A solar tracker is a device that directs a payload towards the Sun. Payloads are usually solar panels, parabolic channels, fresnel reflectors, lenses or the mirrors of a heliostat. For flat-panel photovoltaic systems, trackers are used to minimize the angle of incidence between incoming sunlight and a photovoltaic panel. This increases the amount of energy produced from a fixed amount of installed power generation capacity. In standard photovoltaic applications, it was predicted in 2008-2009 that crawlers could be used in at least 85% of commercial installations of more than one megawatt between 2009 and 2012. However, as of April 2014, there is no data for Support these predictions.
In concentrating photovoltaic (CPV) and concentrated solar energy (CSP) applications, trackers are used to enable optical components in CPV and CSP systems. Optics in concentrated solar applications accept the direct component of sunlight and therefore must be properly oriented to collect energy. Tracking systems are found in all concentrator applications because these systems collect the energy of the sun with maximum efficiency when the optical axis is aligned with incident solar radiation.

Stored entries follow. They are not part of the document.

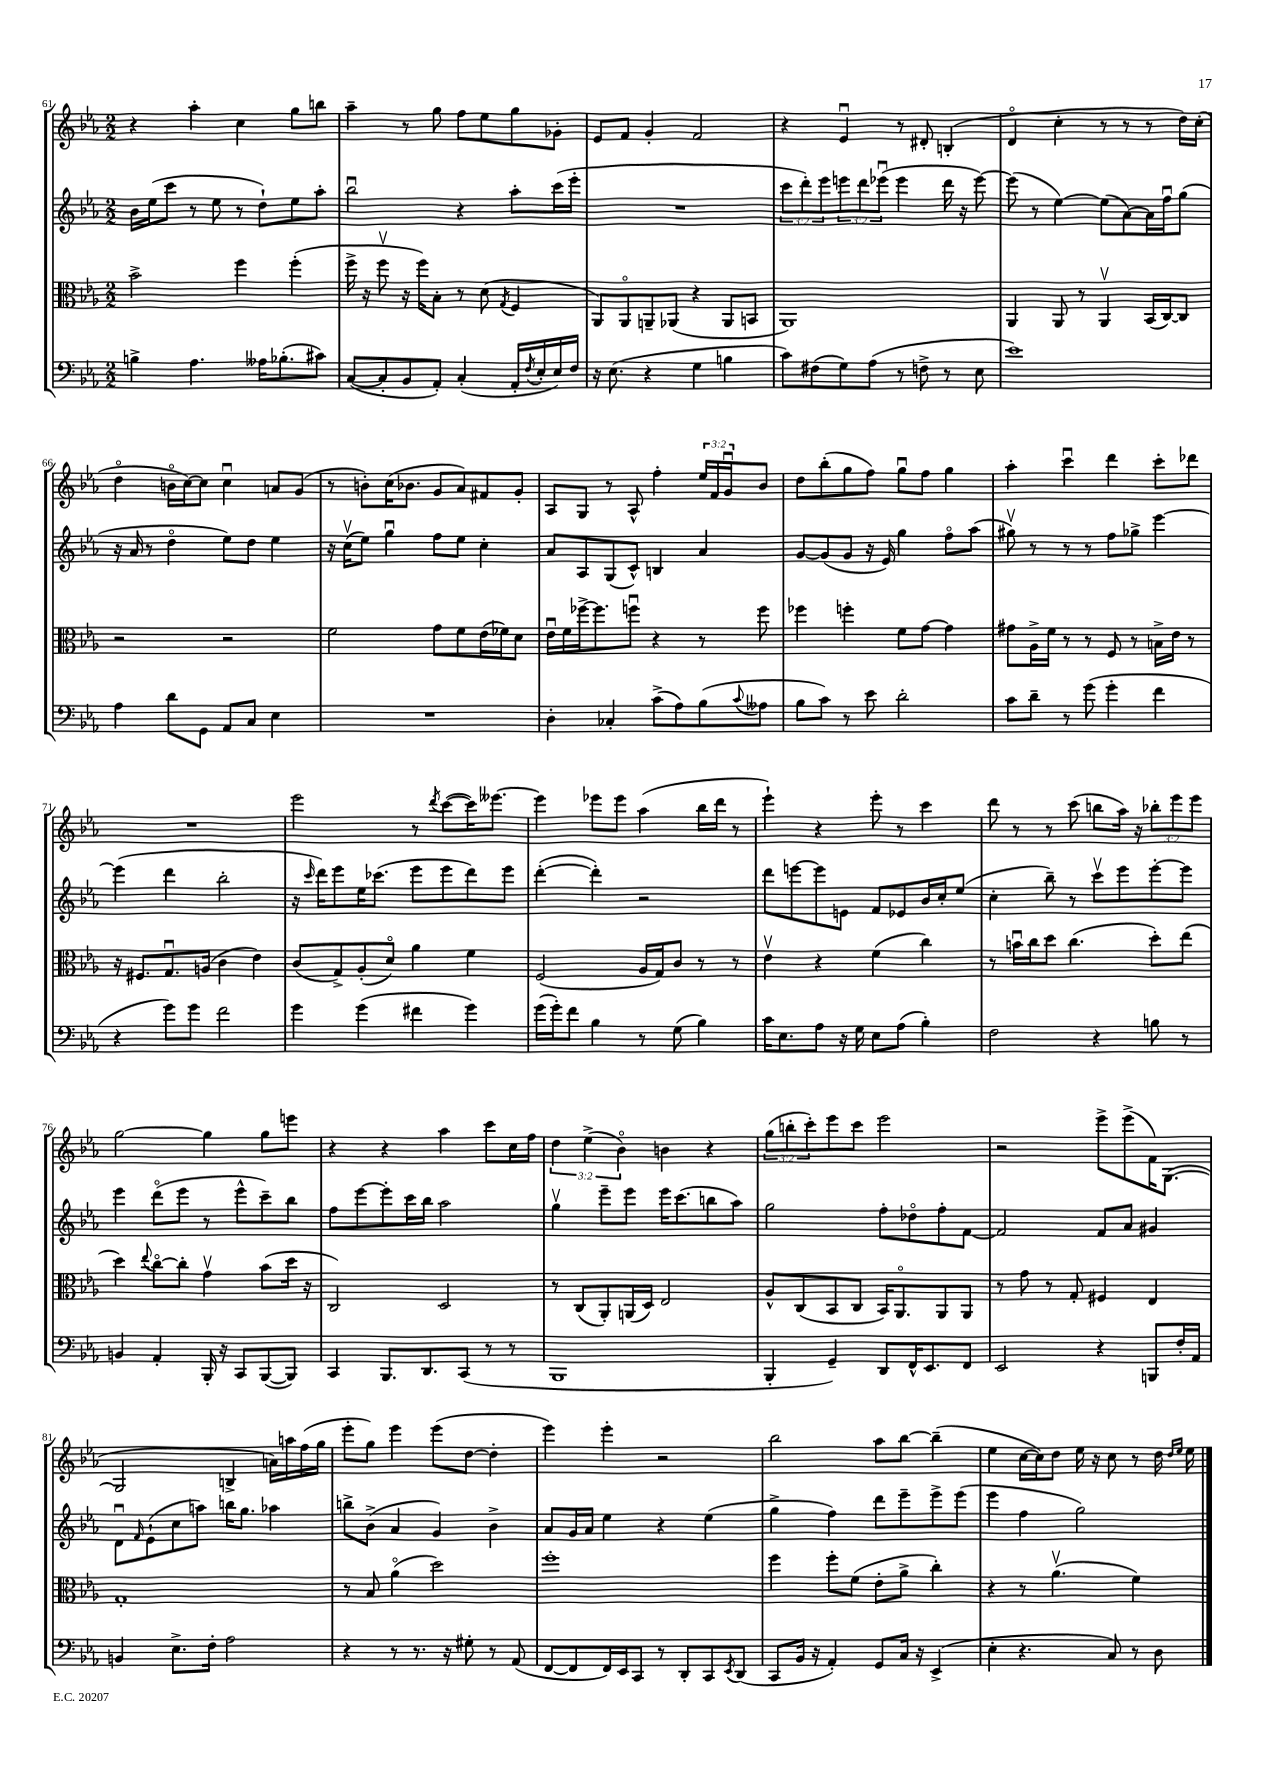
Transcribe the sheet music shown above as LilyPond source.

<<
\new StaffGroup <<
\new Staff = "s0" {
    \clef treble \key ees \major \numericTimeSignature \time 2/2 \override Staff.TupletNumber.text = #tuplet-number::calc-fraction-text
    r4 aes''4-. c''4 g''8 b''8 |
    aes''4-- r8 g''8 f''8 ees''8 g''8 ges'8-. |
    ees'8 f'8 g'4-. f'2 |
    r4 ees'4\downbow r8 dis'8-. b4-.( |
    d'4\flageolet c''4-. r8 r8 r8 d''16) c''16-.( |
    d''4\flageolet b'16\flageolet c''16~) c''8 c''4\downbow a'8 g'8( |
    r8 b'8-.) c''16( bes'8. g'8 aes'8) fis'8 g'8-. |
    aes8 g8 r8 aes8-^ f''4-. \tuplet 3/2 { ees''16 f'16 g'16\downbow } bes'8 |
    d''8 bes''8-.( g''8 f''8) g''8\downbow f''8 g''4 |
    aes''4-. c'''4\downbow d'''4 c'''8-. des'''8 |
    R1 |
    ees'''2 r8 \acciaccatura { d'''8 } c'''8~( c'''16) eeses'''8.~ |
    eeses'''4 ees'''8 ees'''8 aes''4( bes''16 d'''16 r8 |
    ees'''4-!) r4 ees'''8-. r8 c'''4 |
    d'''8 r8 r8 c'''8( b''8 aes''16) r16 \tuplet 3/2 { bes''8-. ees'''8 ees'''8 } |
    g''2~ g''4 g''8 e'''8 |
    r4 r4 aes''4 c'''8 c''16 f''16 |
    \tuplet 3/2 { d''4 ees''4->( bes'4\flageolet) } b'4 r4 |
    \tuplet 3/2 { g''8( b''8-. c'''8-.) } ees'''8 c'''8 ees'''2 |
    r2 ees'''8-> ees'''8->( f'16) g8.~( |
    g2 b4-> a'16) a''16 f''16( g''16 |
    ees'''8-. g''8) ees'''4 ees'''8( d''8~ d''4-. |
    ees'''4) ees'''4-. r2 |
    bes''2 aes''8 bes''8~ bes''4--( |
    ees''4 c''16~ c''16) d''8 ees''16 r16 c''8 r8 d''16 \grace { d''16 ees''16 } ees''16 \bar "|." |
}
\new Staff = "s1" {
    \clef treble \key ees \major \numericTimeSignature \time 2/2 \override Staff.TupletNumber.text = #tuplet-number::calc-fraction-text
    bes'16 ees''16( c'''8 r8 ees''8 r8 d''8-!) ees''8 aes''8-. |
    bes''2\downbow r4 aes''8-. c'''16( ees'''16-. |
    R1 |
    \tuplet 3/2 { c'''8 d'''8-.) ees'''8 } \tuplet 3/2 { e'''8 d'''8 ees'''8\downbow( } ees'''4 d'''16 r16 ees'''8~) |
    ees'''8( r8 ees''4~) ees''8( aes'8~) aes'16 f''16\downbow g''8( |
    r16 aes'16 r8 d''4\flageolet ees''8) d''8 ees''4 |
    r16 c''16\upbow( ees''8) g''4\downbow f''8 ees''8 c''4-. |
    aes'8 aes8 g8( c'8-^) b4 aes'4 |
    g'8~ g'8( g'8 r16 ees'16) g''4 f''8\flageolet aes''8( |
    gis''8\upbow) r8 r8 r8 f''8 ges''8-> ees'''4~ |
    ees'''4( d'''4 bes''2-. |
    r16 \grace { c'''16 } d'''16) ees'''8 ees''16 ces'''8.( ees'''8 ees'''8 d'''8) ees'''8 |
    d'''4~-.( d'''4-.) r2 |
    d'''8 e'''8~ e'''8 e'8 f'8 ees'8 bes'16 c''16-. ees''8( |
    c''4-. bes''8--) r8 c'''8\upbow ees'''8 ees'''8~-. ees'''8 |
    ees'''4 d'''8\flageolet( ees'''8 r8 ees'''8-^ c'''8--) bes''8 |
    f''8 ees'''8~ ees'''8-. c'''16 bes''16 aes''2 |
    g''4\upbow ees'''8-- ees'''8 ees'''16 c'''8.( b''8 aes''8) |
    g''2 f''8-. des''8\flageolet f''8-. f'8~ |
    f'2 f'8 aes'8 gis'4 |
    d'8\downbow \grace { f'16 } ees'8-!( c''8 a''8) b''16 g''8. aes''4 |
    b''8-> bes'8->( aes'4 g'4) bes'4-> |
    aes'8 g'16 aes'16 ees''4 r4 ees''4( |
    g''4-> f''4) d'''8 ees'''8-- ees'''8-> ees'''8( |
    ees'''4 f''4 g''2) \bar "|." |
}
\new Staff = "s2" {
    \clef alto \key ees \major \numericTimeSignature \time 2/2
    bes'2-> f''4 f''4-.( |
    f''16-> r16 f''8\upbow r16 f''16) bes8-. r8 d'8( \acciaccatura { g8 } f4 |
    aes,8) aes,8\flageolet a,8-- aes,8( r4 aes,8 b,8 |
    aes,1) |
    aes,4 aes,8 r8 aes,4\upbow bes,16( c16~) c8 |
    r2 r2 |
    f'2 g'8 f'8 ees'16( fes'16) d'8 |
    ees'16\downbow f'16 fes''16~-> fes''8. f''8\downbow r4 r8 f''8 |
    fes''4 f''4-. f'8 g'8~ g'4 |
    gis'8 aes16-> f'16 r8 r8 f8 r8 b16-> ees'16 r8 |
    r16 fis8. g8.\downbow a16( c'4 ees'4) |
    c'8( g8->) aes8-.( d'8\flageolet) aes'4 f'4 |
    f2( aes16 g16) c'8 r8 r8 |
    ees'4\upbow r4 f'4( c''4) |
    r8 b'16\downbow c''16 d''8 c''4.( d''8-.) ees''8( |
    d''4) \appoggiatura { ees''8 } c''8~\flageolet c''8-. g'4\upbow bes'8( d''16 r16 |
    c2) d2 |
    r8 c8( aes,8-.) a,16( d16) ees2 |
    aes8-^ c8( bes,8 c8 bes,16) aes,8.\flageolet aes,8 aes,8 |
    r8 g'8 r8 g8-. fis4 ees4 |
    g1-. |
    r8 bes8 aes'4\flageolet( d''2) |
    f''1-. |
    f''4 f''8-. f'8( ees'8-. aes'8-> c''4-.) |
    r4 r8 aes'4.\upbow( f'4) \bar "|." |
}
\new Staff = "s3" {
    \clef bass \key ees \major \numericTimeSignature \time 2/2
    b4-> aes4. aeses16 bes8.-.( cis'8) |
    c8~( c8-. bes,8 aes,8-.) c4-.( aes,16-. \acciaccatura { f8 } ees16-. ees16) f16 |
    r16 ees8.( r4 g4 b4 |
    c'8) fis8( g8) aes8( r8 f8-> r8 ees8 |
    ees'1) |
    aes4 d'8 g,8 aes,8 c8 ees4 |
    R1 |
    d4-. ces4-. c'8->( aes8) bes8( \appoggiatura { c'8 } aeses8 |
    bes8 c'8) r8 ees'8 d'2-. |
    c'8 d'8-- r8 g'8( g'4-. f'4 |
    r4 g'8) g'8 f'2 |
    g'4 g'4( fis'4 g'4) |
    g'16( g'16-.) f'8 bes4 r8 g8( bes4) |
    c'16 ees8. aes8 r16 g16 ees8 aes8( bes4-.) |
    f2 r4 b8 r8 |
    b,4 aes,4-. bes,,16-. r16 c,8 bes,,8~( bes,,8) |
    c,4 bes,,8. d,8. c,8( r8 r8 |
    bes,,1 |
    bes,,4-. g,4--) d,8 f,16-^ ees,8. f,8 |
    ees,2 r4 b,,8 f16-. aes,16 |
    b,4 ees8.-> f16-. aes2 |
    r4 r8 r8. r16 gis8-. r8 aes,8( |
    f,8~ f,8 f,16) ees,16 c,8 r8 d,8-. c,8 \acciaccatura { ees,8 } d,8( |
    c,8 bes,16 r16 aes,4-.) g,8 c16 r16 ees,4->( |
    ees4-. r4. c8) r8 d8 \bar "|." |
}
>>
>>
\layout { \context { \Score currentBarNumber = #61 } }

Generally, the solar panels are stationary and do not follow the movement of the sun. Here is a solar tracking system that tracks the movement of the sun through the sky and tries to keep the solar panel perpendicular to the rays of the sun, ensuring that the maximum amount of sunlight incident on the panel throughout the day. The solar follower begins to follow the sun from dawn, all day until night, and begins again from dawn the next day.
Figure 1 shows the solar tracking system circuit. The solar tracker comprises the comparator IC LM339, the motor controller H-bridge IC L293D (IC2) and some discrete components. The light dependent resistors LDR1 to LDR4 are used as sensors to detect the position of the panel relative to the sun. These provide the signal to the IC2 motor driver to move the solar panel in the direction of the sun. LDR1 and LDR2 are attached to the edges of the solar panel along the X axis, and are connected to comparators A1 and A2, respectively. The VR1 and VR2 presets are set to obtain a low comparator output on pins 2 and 1 of comparators A1 and A2, respectively, to stop the M1 motor when the sun's rays are perpendicular to the solar panel.
When LDR2 receives more light than LDR1, it offers less resistance than LDR1, providing high input to comparators A1 and A2 on pins 4 and 7, respectively. As a result, the output pin 1 of comparator A2 is set high to rotate the motor M1 in one direction (eg counterclockwise) and to rotate the solar panel.
When LDR1 receives more light than LDR2, it offers lower resistance than LDR2, giving low input to comparators A1 and A2 on pins 4 and 7, respectively. As the tension on the pin 5 of the comparator A1 is now higher than the voltage on its pin 4, its output pin 2 is high. As a result, the motor M1 rotates in the opposite direction (for example, clockwise) and the solar panel rotates.
Similarly, LDR3 and LDR4 track the sun along the Y-axis. Figure 2 shows the proposed set for the solar tracking system.